Reproduce the part of the material below that opens with the line containing "order: Hymenoptera" and closes with the line containing "family: Chironomidae", substituting "division" for "phylum" and keeping all else unchanged. Omit the pictures from the answer.

## Begin

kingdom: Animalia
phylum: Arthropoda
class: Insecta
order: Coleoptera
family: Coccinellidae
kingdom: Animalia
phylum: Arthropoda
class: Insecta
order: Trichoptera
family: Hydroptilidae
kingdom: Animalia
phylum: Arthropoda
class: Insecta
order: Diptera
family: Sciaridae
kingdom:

## End
## Begin

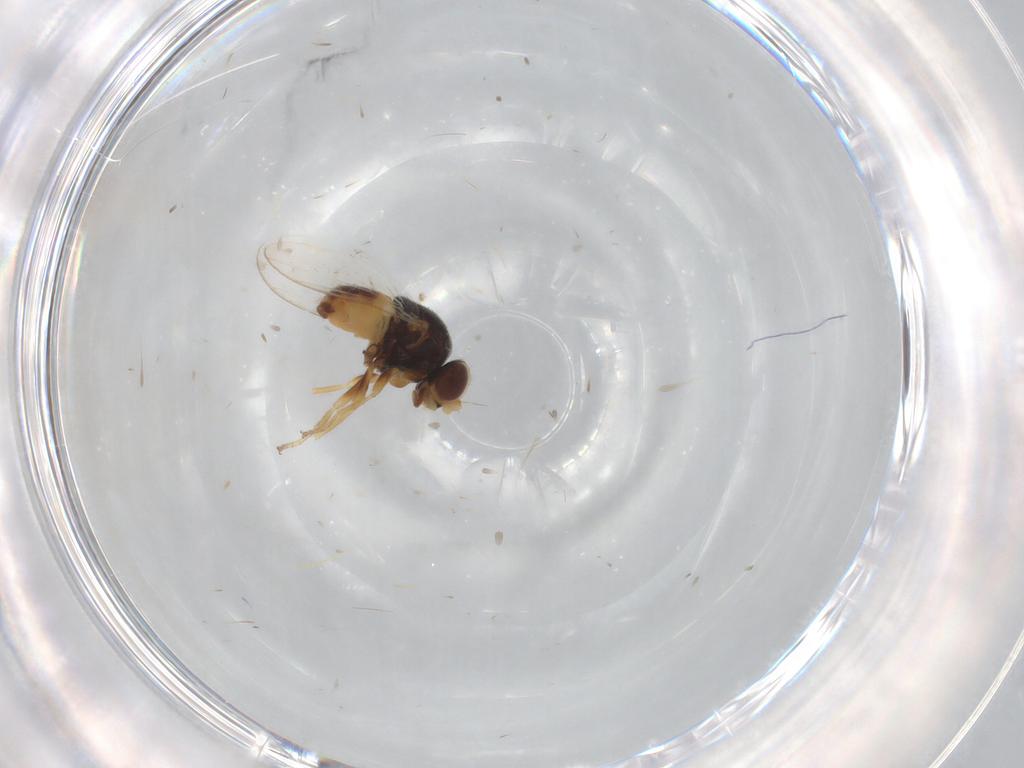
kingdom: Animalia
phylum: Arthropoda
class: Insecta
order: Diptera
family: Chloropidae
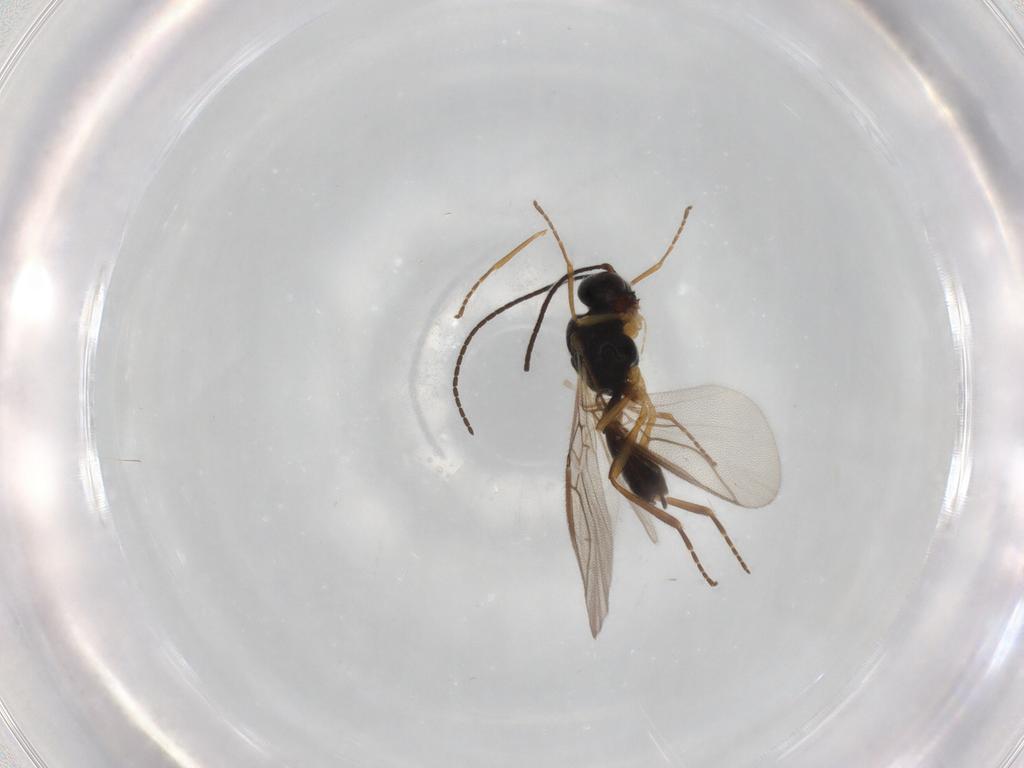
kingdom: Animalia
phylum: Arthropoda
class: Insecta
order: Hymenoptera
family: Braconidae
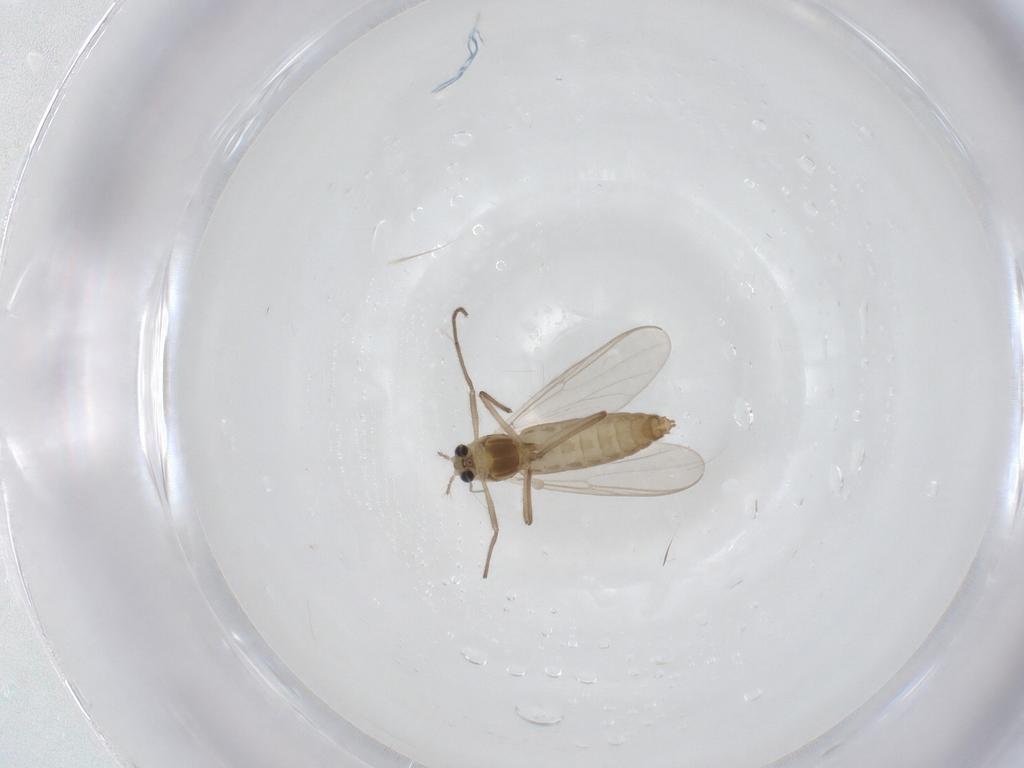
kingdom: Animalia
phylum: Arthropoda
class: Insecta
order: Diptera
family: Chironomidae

## End

Expected answer
order: Hymenoptera
family: Braconidae
kingdom: Animalia
division: Arthropoda
class: Insecta
order: Diptera
family: Chironomidae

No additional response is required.